Nostalgia Doesn’t Flow Away Like Riverwater by Irma Pineda
Dallas. Phoneme Media. 2024. 240 pages.
Those familiar with Irma Pineda’s poetry and the Binnizá (Isthmus Zapotec) cultural traditions will instantly recognize the origins of the emotional pull described as “nostalgia” in this collection of poems. Nostalgia for one’s home is a much stronger concept in Binnizá culture than it is in others because it is connected to the tradition of burying the umbilical cord of the newborn baby somewhere on the family’s land, a piece of the body forever connected to that place. Thus a person who emigrates from his or her home of Juchitán, Mexico, to North America will experience a sense of separation that is deeper and more complex than most.
Against that backdrop, the thirty-six persona poems of Nostalgia Doesn’t Flow Away Like Riverwater express the various aspects of either making one’s way to the United States as an undocumented worker or the loved one staying behind. The personas speak to each other in the poems, always connected to the umbilical home, aware that they are one of the few on earth who share the same language and culture. The poems, presented in trilingual form, let the reader see how meaning and emotions “migrate.”

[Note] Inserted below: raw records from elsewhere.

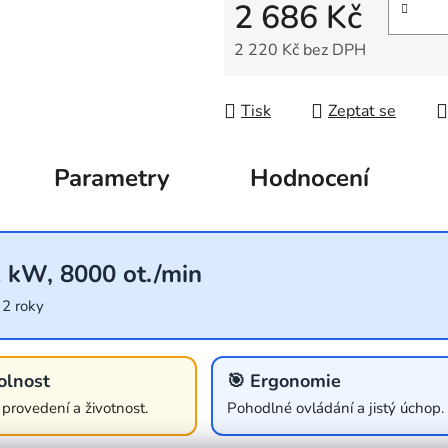
2 686 Kč
2 220 Kč bez DPH
Měrná cena:
Tisk
Zeptat se
Parametry
Hodnocení
1 kW, 8000 ot./min
 2 roky
olnost
🎯 Ergonomie
í provedení a životnost.
Pohodlné ovládání a jistý úchop.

Further, translation involves migration of meaning and beingness, as translator Wendy Call explains. The first section, “My Heart in Two” (Chupa ladxidua’ / Dos mi corazón), consists of short poems that depict the preparations and the departure for the United States. Each poem delves into sadness, pain, fear, and doubt. And yet conditions at home militate against indecision: “If I stay if I go / both paths lead toward pain / but hunger hurts us, too / sickness / poverty’s dark night / hurts more.”
The second section, “On the Path” (Lu neza / Sobre el camino), embodies the journey itself and connects the narrator to the earth, starting with the drought-stricken hometown in “I Set Out from the South” and continuing along the road on weary feet, to a city where the stars are no longer visible, just “endless stars / ferocious lights in metal towers.”
In the third section, the poems speak of strength, support, family bonds, and love. In “You Will Not See Me Die” (Qui Zuuyu Naa Gate / No me verás morir), the narrator becomes the Binnizá culture (“I am your mother / your father / your grandfather’s old stories / our age-old traditions”) and assures the intended audience: “we will stay strong / we will always survive.”
The last poems in the collection directly reference the umbilical cord buried on the family’s land: “it’s the cord binding me to my nahual.” It is, in essence, the cord that connects back to every poem, anchoring both identity and the heart of the Binnizá people, culture, and language.